> _Extrait du document_
▼▼▼
Egypte: équilibrisme et nouveau gouvernement

Hicham Qandil, premier ministre

Par Samar Al-Gamal

Il a fallu 32 jours au président Mohamad Morsi pour se doter d’un nouveau gouvernement [le premier de l’ère post-Moubarak], dont la composition reflète un délicat dosage entre indépendants, islamistes proches et personnalités du cabinet sortant, voire de l’ancien régime. Un gouvernement dirigé par un premier ministre Hicham Qandil « fade », qui, comme son cabinet, est loin de satisfaire, au moins les révolutionnaires qui s’étaient ralliés derrière Morsi au second tour de la présidentielle [16-17 juin 2012] à la condition de la formation d’un gouvernement de coalition.

Aux 31 ministères en place, Hicham Qandil [le 1er août 2012] en restaure trois, ceux de la Jeunesse, du Sport et de l’Investissement et en crée un autre pour l’Infrastructure et l’Eau. En chiffres aussi, il fait appel à trois partis, tous islamistes. Le Parti Liberté et Justice, parti des Frères musulmans, obtient la plus grande part avec cinq portefeuilles dont ceux de l’Information et de l’Education. Al-Wassat, formé par des dissidents des Frères, se voit attribuer le portefeuille des Affaires parlementaires, alors qu’Al-Nahda, autre parti formé par d’anciens leaders de la confrérie, s’empare du très important portefeuille de l’Industrie et du Commerce, confié à Hatem Saleh, d’ailleurs éclaboussé par des procès pour monopole.

Le ministre de la Justice, Ahmad Mekki, s’ajoute à ces ministres islamistes formant un total de 8 sur 35 ministères, alors que le parti salafiste Al-Nour, deuxième force derrière les Frères [lors des élections législatives], n’est pas représenté dans le gouvernement de Qandil. Il préfère pour l’instant — en signe de protestation contre sa sous-représentation — rester dans le camp de l’opposition, alors qu’il ciblait dans un premier temps des ministères comme celui des Télécommunications ou du Logement.
▲▲▲
> _Exercices_
A - Recopiez le passage de l'article sur le nouveau gouvernement égyptien, en commençant par « Aux 31 ministères » et en terminant par « procès pour monopole. ».
B - D'après l'article sur le nouveau gouvernement égyptien, combien de portefeuilles le Parti Liberté et Justice obtient-il ?
C - Rédigez la suite de l'article sur le nouveau gouvernement égyptien, à partir de sa dernière phrase.
Les lignes qui viennent ensuite n'ont aucun rapport avec l'article sur le nouveau gouvernement égyptien.

> _Lignes affichées_
▼▼▼
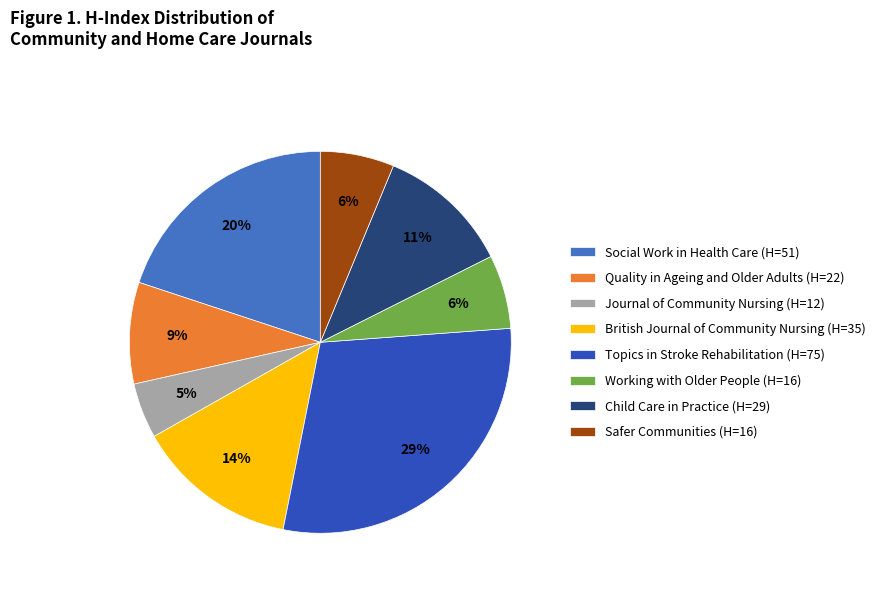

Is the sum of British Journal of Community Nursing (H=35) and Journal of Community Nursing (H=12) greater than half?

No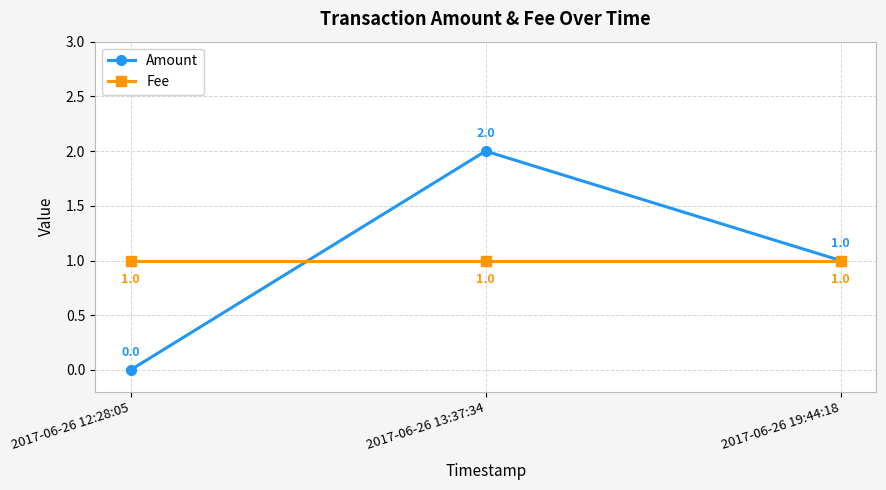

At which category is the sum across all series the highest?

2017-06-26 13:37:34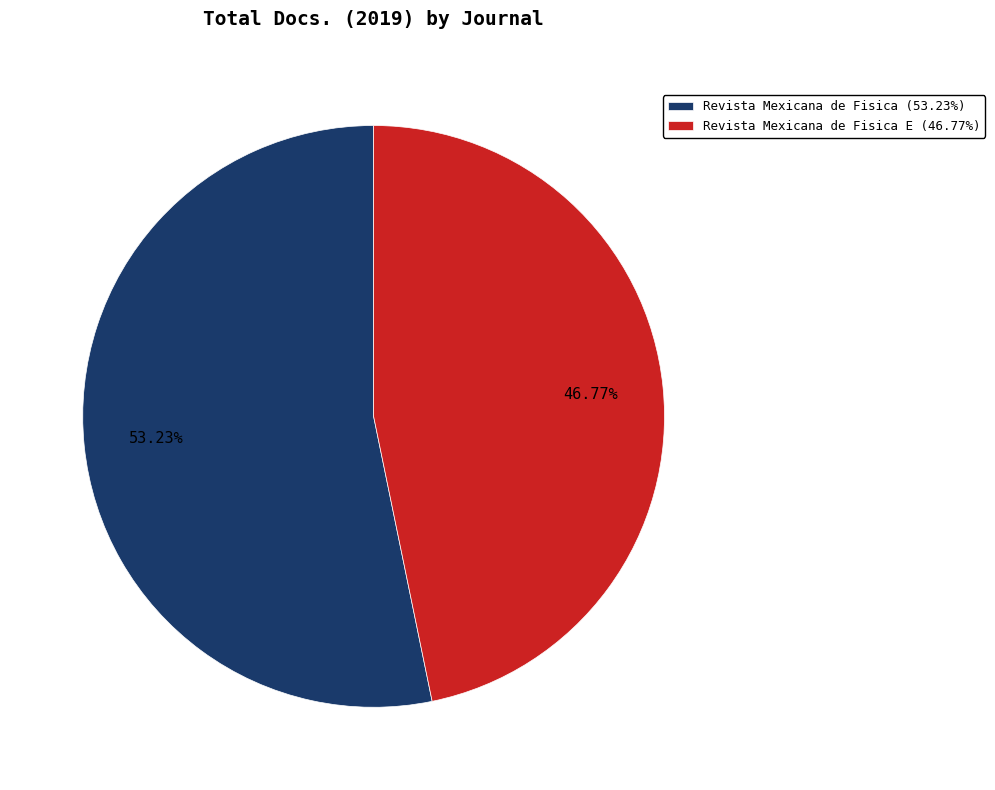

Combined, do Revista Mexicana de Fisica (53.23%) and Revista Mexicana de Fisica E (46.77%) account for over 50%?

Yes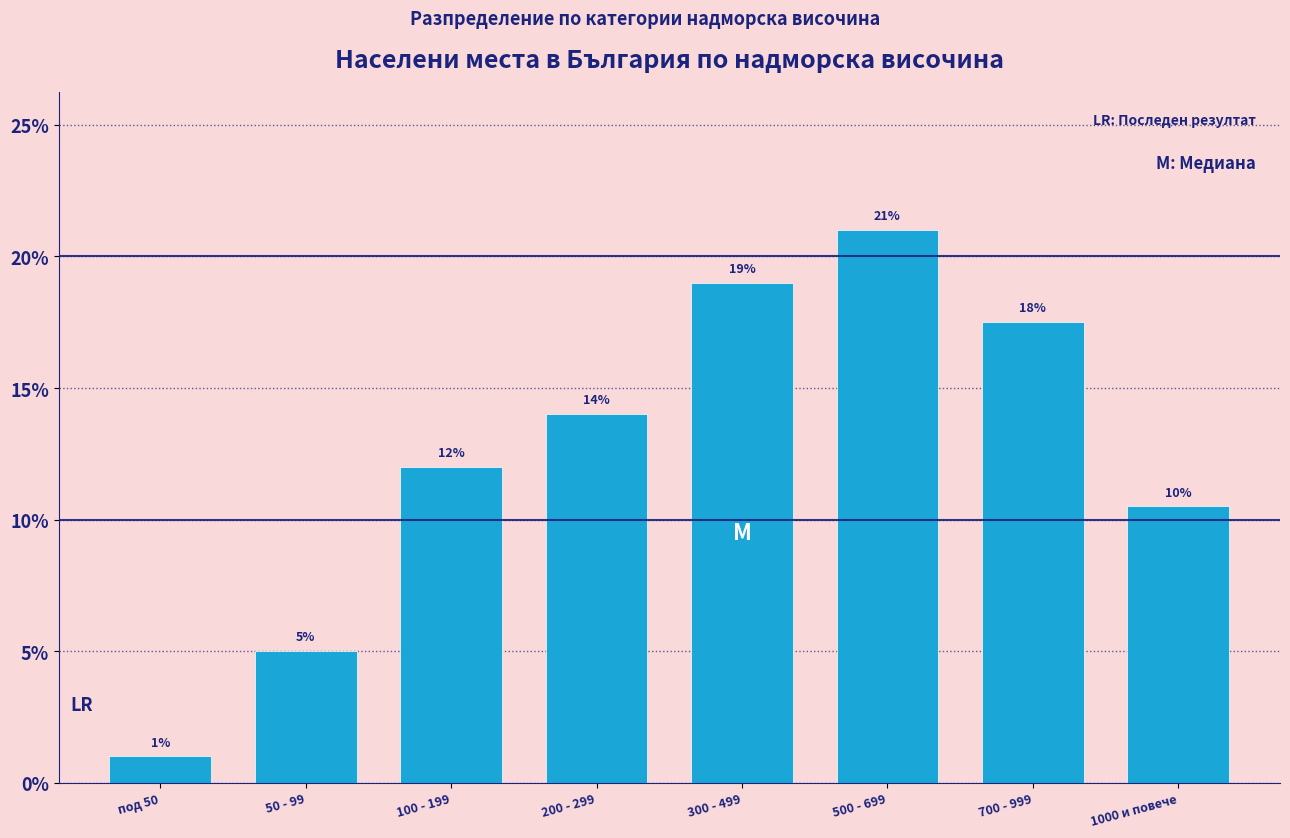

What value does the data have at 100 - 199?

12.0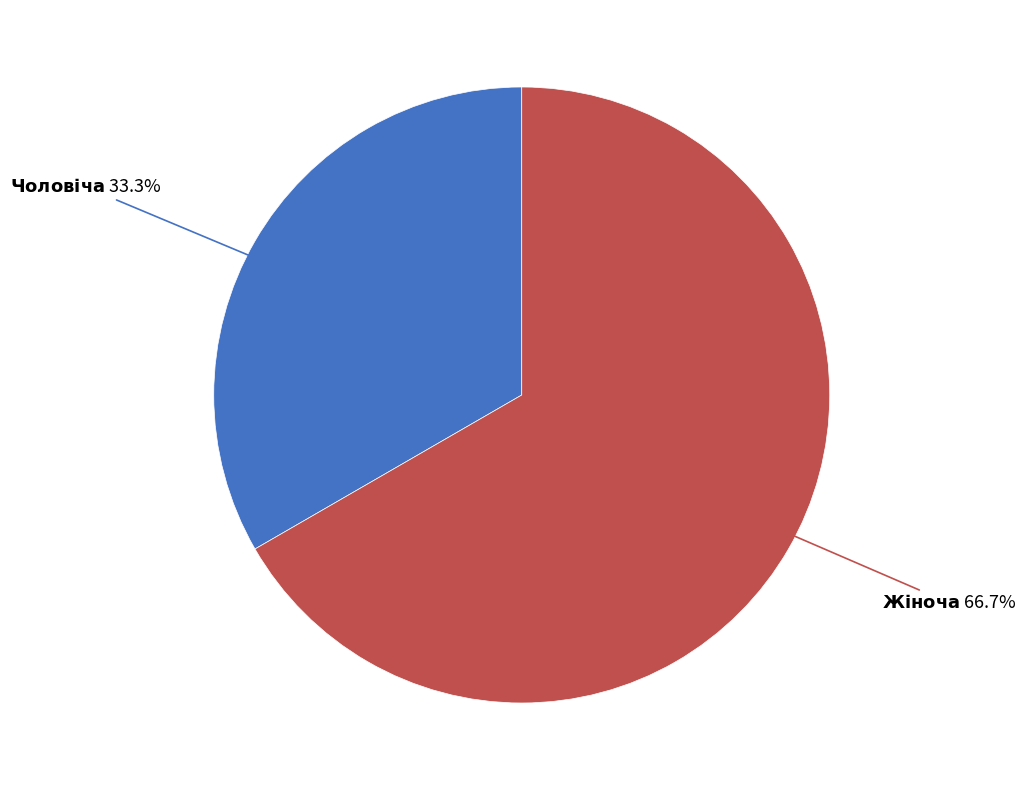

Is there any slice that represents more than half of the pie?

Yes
▲▲▲
> _Réponses_
A -
Aux 31 ministères en place, Hicham Qandil [le 1er août 2012] en restaure trois, ceux de la Jeunesse, du Sport et de l’Investissement et en crée un autre pour l’Infrastructure et l’Eau. En chiffres aussi, il fait appel à trois partis, tous islamistes. Le Parti Liberté et Justice, parti des Frères musulmans, obtient la plus grande part avec cinq portefeuilles dont ceux de l’Information et de l’Education. Al-Wassat, formé par des dissidents des Frères, se voit attribuer le portefeuille des Affaires parlementaires, alors qu’Al-Nahda, autre parti formé par d’anciens leaders de la confrérie, s’empare du très important portefeuille de l’Industrie et du Commerce, confié à Hatem Saleh, d’ailleurs éclaboussé par des procès pour monopole.

B - Cinq portefeuilles, dont ceux de l'Information et de l'Education.

C -
Sept ministres du gouvernement sortant conservent leur portefeuille. Le maréchal Hussein Tantaoui reste — sans surprise — à la Défense, après avoir été pendant 20 ans à ce poste sous le régime de Hosni Moubarak. Après la chute de ce dernier, c’est lui qui a pris la tête de la junte militaire assurant la «transition» et provoquant l’ire des révolutionnaires. Mohamad Kamel Amr garde le portefeuille des Affaires étrangères et Momtaz Al-Saïd, celui des Finances, mais celui de l’Intérieur cède sa place à un anti-révolution Ahmad Gamaleddine.

Mais la grande majorité des ministres sont des technocrates ou des hauts fonctionnaires dont certains appartenaient à l’ancien régime, laissant croire une intervention du Conseil suprême des forces armées (CSFA) dans le choix, soit une répartition des portefeuilles entre les hommes de Morsi et ceux de Tantaoui. Ainsi, le ministre du Sport, Al-Amri Farouq, n’est autre qu’un candidat du parti de Moubarak aux législatives de 2010. Celui de l’Investissement, Ossama Saleh, est un ancien assistant du chef de l’ancien régime et proche du fils de Moubarak, Mahmoud Mohieddine, servant aujourd’hui à la Banque mondiale. Le gouverneur de la ville de Kafr Al-Cheikh, Ahmad Zaki Abdine, dont les révolutionnaires réclamaient le départ, est lui honoré par le portefeuille du Développement local.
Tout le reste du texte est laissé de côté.